The World Health Organization (WHO) paid $250 in reparations to dozens of women in the Congo who were sexually abused by some of the organization’s officials working in the region during an Ebola outbreak, the Associated Press reported Tuesday.

Over 100 women, including a child, were sexually assaulted by roughly a dozen of the U.N. health agency’s officials and 62 other perpetrators from 2018 to 2020, according to the AP. The $250 that was paid out to the victims is less than one day’s worth of expenses for some U.N. officials working in the region and approximately 1% of WHO’s survivor assistance fund for sexual assault victims, primarily in the Congo.

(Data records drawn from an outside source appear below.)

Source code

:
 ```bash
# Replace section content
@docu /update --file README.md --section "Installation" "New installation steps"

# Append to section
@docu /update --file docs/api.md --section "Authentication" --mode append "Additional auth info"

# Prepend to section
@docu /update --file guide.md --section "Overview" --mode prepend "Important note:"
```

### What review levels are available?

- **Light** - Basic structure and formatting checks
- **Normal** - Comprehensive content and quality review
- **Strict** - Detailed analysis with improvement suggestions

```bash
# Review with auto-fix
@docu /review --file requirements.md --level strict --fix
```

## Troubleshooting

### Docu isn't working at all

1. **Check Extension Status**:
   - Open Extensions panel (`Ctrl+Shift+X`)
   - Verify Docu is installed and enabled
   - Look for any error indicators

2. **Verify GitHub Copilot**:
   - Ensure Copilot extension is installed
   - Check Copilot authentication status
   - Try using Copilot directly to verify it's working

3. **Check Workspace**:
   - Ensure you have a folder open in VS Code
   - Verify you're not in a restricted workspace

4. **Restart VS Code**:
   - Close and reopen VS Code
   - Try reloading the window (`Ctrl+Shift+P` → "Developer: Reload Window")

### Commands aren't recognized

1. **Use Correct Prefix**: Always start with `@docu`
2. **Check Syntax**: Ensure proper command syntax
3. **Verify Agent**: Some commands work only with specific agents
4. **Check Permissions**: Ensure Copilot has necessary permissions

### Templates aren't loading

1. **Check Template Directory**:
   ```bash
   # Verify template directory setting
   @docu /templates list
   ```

The money came with a caveat that the victims complete training courses so they could start “income-generating activities,” but many of them have not received any payments, according to the AP. Paula Donovan, co-director of Code Blue’s campaign to hold the U.N. accountable for sexual misconduct, called the payments “perverse.”

“It’s not unheard of for the UN to give people seed money so they can boost their livelihoods, but to mesh that with compensation for a sexual assault, or a crime that results in the birth of a baby, is unthinkable,” Donovan told the AP.

Over a dozen children were born as a result of the assaults, according to the AP. One woman gave birth to a child with “a malformation that required special medical treatment,” which required additional costs.

WHO management was made aware of the scandal as it was happening in real-time, but took hardly any measures to stop it, according to the AP. No senior officials who were aware of the scandal were fired.

Many of the victims feel WHO hasn’t done enough to hold the abusers accountable and have grown distrustful of the organization’s efforts in the Congo, according to the AP.

“I can’t put my trust in (WHO) anymore,” one woman who was impregnated as a result of the abuse told the AP. “When they abandon you in such difficulties and leave you without doing anything, it’s irresponsible.”

WHO did not immediately respond to a request for comment.